Study Confirms No Benefit to Taking Fluvoxamine for COVID-19 Symptoms
DURHAM, N.C. – A study led by the Duke Clinical Research Institute (DCRI) in partnership with Vanderbilt University found no symptomatic or clinical benefit to taking the antidepressant fluvoxamine at a dosage of 100 mg twice daily for 13 days for the treatment of mild-to-moderate COVID-19 symptoms.
“There was no evidence of improvement in the rate of sustained recovery in participants who took this dose of fluvoxamine versus those who took a placebo,” said Adrian Hernandez, M.D., M.H.S., the study’s administrative principal investigator and executive director of the DCRI.
Findings appear on medRxiv, a pre-publication server, and have been submitted to a peer-reviewed journal.
ACTIV-6 -- “The Randomized Trial to Evaluate Efficacy of Repurposed Medications” -- is a nationwide, remote, double-blind study that has enrolled more than 7,000 participants. The trial has enrolled participants from across the United States to evaluate the potential benefits for treating mild-to-moderate COVID-19 with repurposed medications.
In ACTIV-6, researchers looked at the rate of sustained recovery, defined as three days without symptoms. Taking 100 mg of fluvoxamine twice a day did not speed up COVID-19 symptom recovery. There was no difference in relief of symptoms for participants taking fluvoxamine compared to a placebo.
Fluvoxamine was chosen for this study because previous evidence suggested that it may be able to reduce inflammation caused by the virus. The ACTIV-6 team previously tested fluvoxamine 50 mg twice daily for 10 days and found no benefit to taking fluvoxamine for COVID-19 treatment at that dose or duration. Although the lower dose of fluvoxamine was not effective, the medication is safe and well tolerated. Given the favorable safety profile and efficacy found in other studies, the ACTIV-6 team decided to test the medication at a higher dose of 100 mg.
“In ACTIV-6, we are testing repurposed drugs to understand if they are effective in treating COVID-19,” said Susanna Naggie, M.D., M.H.S., the DCRI principal investigator overseeing the study’s clinical coordinating center. “We plan to study at least one more medication in ACTIV-6, and look forward to sharing results with the community as soon as possible.”
Repurposed medications are those already approved by the U.S. Food and Drug Administration (FDA) for other medical indications.
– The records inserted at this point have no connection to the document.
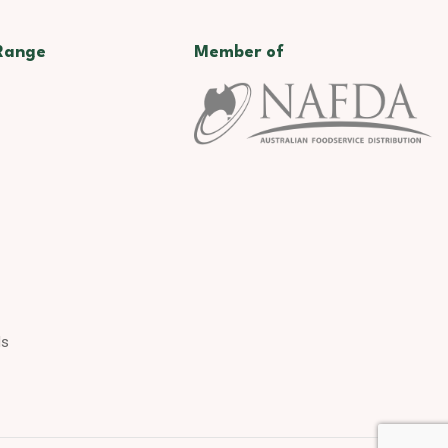
Range
Member of
ds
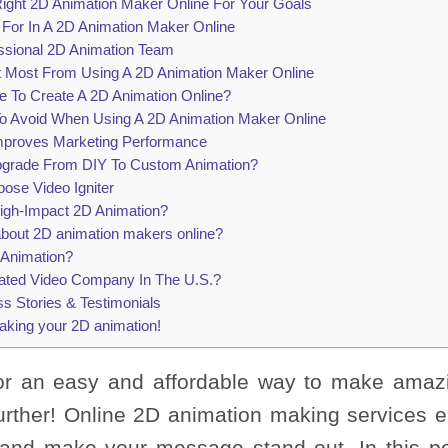
ght 2D Animation Maker Online For Your Goals
 For In A 2D Animation Maker Online
essional 2D Animation Team
it Most From Using A 2D Animation Maker Online
e To Create A 2D Animation Online?
 Avoid When Using A 2D Animation Maker Online
mproves Marketing Performance
grade From DIY To Custom Animation?
se Video Igniter
igh-Impact 2D Animation?
 about 2D animation makers online?
r Animation?
ated Video Company In The U.S.?
s Stories & Testimonials
aking your 2D animation!
for an easy and affordable way to make amaz
urther! Online 2D animation making services e
e and make your message stand out. In this pos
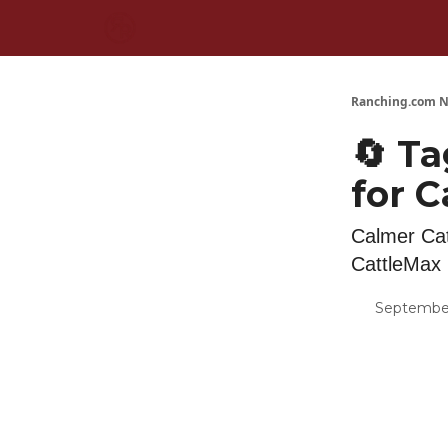
Ranching.com N
🔄 Ta
for C
Calmer Cat
CattleMax
September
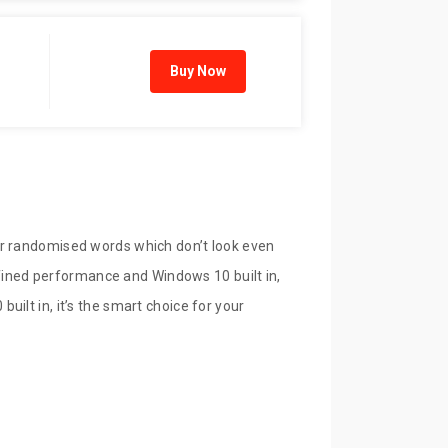
Buy Now
or randomised words which don’t look even
refined performance and Windows 10 built in,
ilt in, it’s the smart choice for your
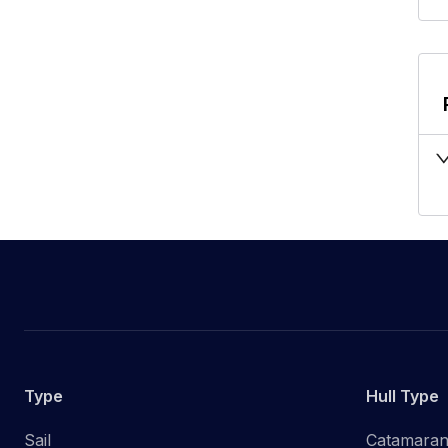
Type
Hull Type
Sail
Catamara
Fluvoxamine is one of four FDA-approved repurposed medications being tested in ACTIV-6.
The ACTIV-6 study aims to include participants from diverse backgrounds so that results from the study are applicable to everyone affected by COVID-19. The study has seen an increase in participation and interest from members of the Hispanic community. In this arm of the study, 46 percent of participants identified as Hispanic/Latino, compared to 17 percent in the lower-dose fluvoxamine arm.
“As ACTIV-6 continues to evaluate repurposed drugs for the treatment of mild-to-moderate COVID-19, we strive to reach those communities that are often underrepresented, yet most impacted by the virus,” said Hernandez. “Participation from these communities is essential to ensure that we find results that might help everyone feel better faster.”
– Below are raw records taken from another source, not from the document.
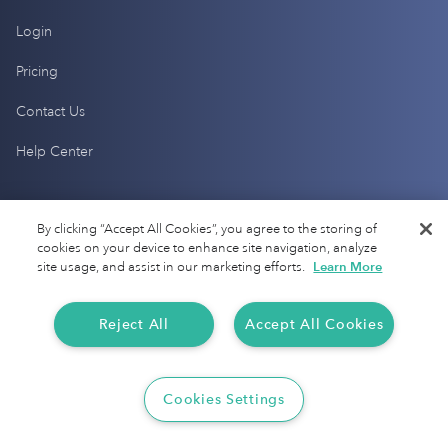
Login
Pricing
Contact Us
Help Center
Products
By clicking “Accept All Cookies”, you agree to the storing of
cookies on your device to enhance site navigation, analyze
Mileage Tracking
site usage, and assist in our marketing efforts.
Learn More
Driver Checkup
Reject All
Accept All Cookies
Expense Tracking
Tax Audit Protection
Cookies Settings
Resources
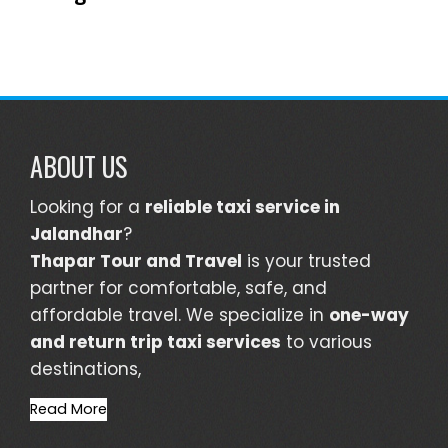
ABOUT US
Looking for a
reliable taxi service in
Jalandhar
?
Thapar Tour and Travel
is your trusted
partner for comfortable, safe, and
affordable travel. We specialize in
one-way
and return trip taxi services
to various
destinations,
Read More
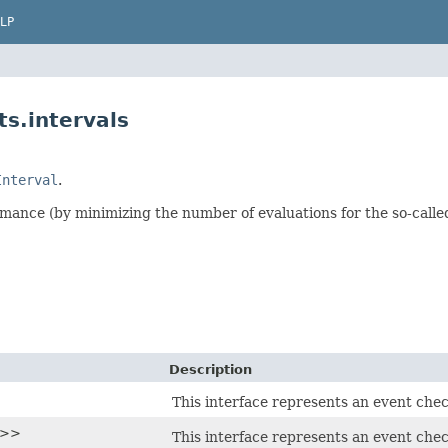
LP
s.intervals
Interval
.
mance (by minimizing the number of evaluations for the so-called
Description
This interface represents an event chec
T>>
This interface represents an event chec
Fluvoxamine is a selective serotonin reuptake inhibitor (SSRI), which is used to treat obsessive-compulsive disorder and depression. It is not approved by the FDA to treat COVID-19 and should only be taken as prescribed or as part of a clinical trial.
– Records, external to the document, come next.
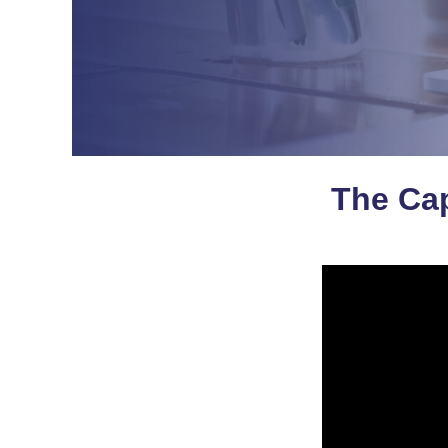
The Cap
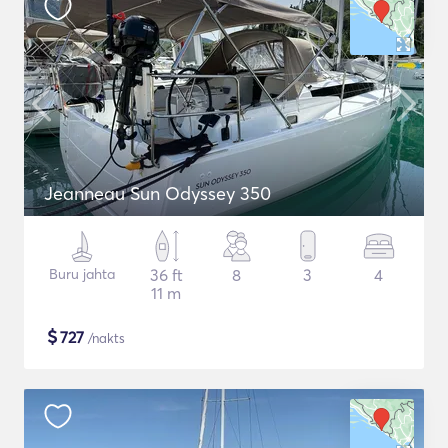
Jeanneau Sun Odyssey 350
Buru jahta
36 ft
8
3
4
11 m
$
727
/nakts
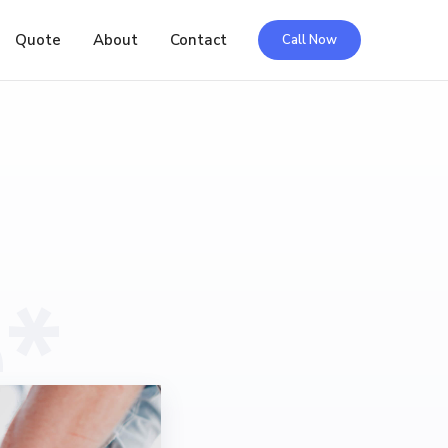
Quote
About
Contact
Call Now
*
In addition to Drs. Hernandez and Naggie, members of the ACTIV-6 Executive Committee include Stacey Adam, David Boulware, Sean Collins, Allison DeLong, Sarah Dunsmore, G. Michael Felker, George Hanna, Chris Lindsell, Matthew McCarthy, Russell Rothman, Elizabeth Shenkman, Thomas Stewart, Florence Thicklin, and Rhonda Wilder.
ACTIV-6 (ClinicalTrials.gov identifier NCT04885530) received funding from the National Institutes of Health (3U24TR001608-06S1).
ACTIV-6 is part of the National Institutes of Health-funded Accelerating COVID-19 Therapeutic Interventions and Vaccines (ACTIV) and is led by the National Center for Advancing Translational Sciences (NCATS). The DCRI serves as the study’s clinical coordinating center, partnering with Vanderbilt University Medical Center as the study’s data coordinating center. The study is leveraging the infrastructure of PCORnet®, the National Patient-Centered Clinical Research Network, supported by the Patient-Centered Outcomes Research Institute, and the Trial Innovation Network, a collaborative initiative within the NCATS Clinical and Translational Science Awards Program that helps address critical roadblocks in clinical trials and accelerate the translation of novel interventions into life-saving therapies.